Considera-se que esse estudo tenha contribuições do ponto de vista conceitual e
metodológico. Do ponto de vista conceituação segue a mesma direção da literatura com
diversas populações, incluindo implantados, que descreve a independência funcional entre os
comportamentos de ouvir e falar (GAIA, 2005; GUESS, 1969; SKINNER, 1953). Estudos como
esse, sobre as condições que devem estar presentes para a expansão de repertórios de ouvir
e de falar oferece uma oportunidade muito interessante de se estudar as relações de
independência e interdependência entre os repertórios de falante e de ouvinte. De acordo com
Skinner (1957) para um estudo preciso sobre as propriedades do ouvir e falar é necessário
tomar esse repertórios como funcionalmente independentes, isto é, o fato de um ser adquirido
não requer necessariamente que o outro seja; mas deve-se assumir que ouvir e falar podem se
inter-relacionar desde que haja ensino programado com essa finalidade.

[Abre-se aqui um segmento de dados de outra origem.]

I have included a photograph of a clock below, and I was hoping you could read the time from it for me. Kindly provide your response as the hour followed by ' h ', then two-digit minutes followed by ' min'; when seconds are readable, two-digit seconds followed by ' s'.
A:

Do ponto de vista metodológico o estudo demonstrou as condições sob as quais
a produção de fala com correspondência ponto a ponto ao que a comunidade verbal exige
pode ocorrer em surdos implantados.
Esse estudo pode ter implicações práticas interessantes se puder se converter
em tecnologia de ensino para que os desempenhos de ouvir e de falar sejam estabelecidos e
inter-relacionados em surdos implantados. A importância do estudo das funções do ouvir é
inquestionável na medida em que crianças podem ter seus desempenhos em sala de aula ou
em situações cotidianas controlado por pistas visuais e não pelo que seus professores falam;
isso porque as propriedades auditivas da fala podem não ter função direta ou não exercer
controle de estímulos sobre o comportamento dessas crianças (GREER, & ROSS, 2008).
Considera-se que a aprendizagem dessa habilidade, a saber, controle do comportamento por
propriedades auditivas da fala de alguém, constitui-se uma das principais propostas do
implante coclear em surdos pré-linguais.